ナツミが食器を台所へ運ぶと、祖母が目を細めながら言った。
「なっちゃんはよく手伝ってくれるねぇ。」
ナツミが「えへへ・・・。」と笑うと、母が自慢げに続けた。
「ナツミは気が利くのよねー。いつも助かっているわ。ハルカのお世話もナツミがしてくれるし、私はすっごく楽なの。」
母がそういうと、祖母はしわくちゃな顔をもっとしわくちゃにして微笑んだ。
「ここの生活はきっと、なっちゃんの家での生活より大変かもしれないけどがんばってねぇ。」
「うん!大丈夫。任せて。」
ナツミはそういって握りこぶしを作った。
「ふふふ。頼りになるわぁ。」
祖母はそういって、食器洗いを続けた。
-----・・・・・・
片付けも終わり、ひと段落ついたあと、ナツミはハルカと一緒にお風呂に入っていた。
お風呂もナツミの家のとは全く違い、木で作った深い桶のようなお風呂だった。
足を伸ばすことはできず、少し足をまげて体育座りのような大勢で湯船に使っていた。
「ナツー!ここのお風呂すごいねーっ」
ハルカはそういいながら湯船に浮かぶアヒルのおもちゃで遊んでいる。
「そうだねー。
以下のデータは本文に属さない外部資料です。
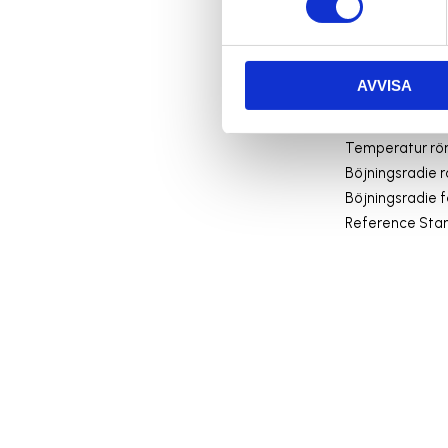
Isolering: PVC
Ledarmärkning: 
Märkspänning:
AVVISA
Testspänning:
Temperatur fast
Temperatur rörli
Böjningsradie r
Böjningsradie f
Reference Sta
うちとは全然違うね。」
ナツミもそういってアヒルをつついた。
「・・・そろそろあがろうか?」
「うんっ。」
二人はそういって同時に立ち上がった。
「うわぁ!!」
しかし、思ったよりも風呂は狭く、二人はぶつかり合い、ナツミとハルカは再び湯船に潜った。
「・・・・・・・・ぷっ。」
ナツミは鼻に水が入ってむせているハルカを見て笑った。
「はははっ!あははっ、ごめんハルカ。」
ナツミはむせるハルカの背中をさするのであった。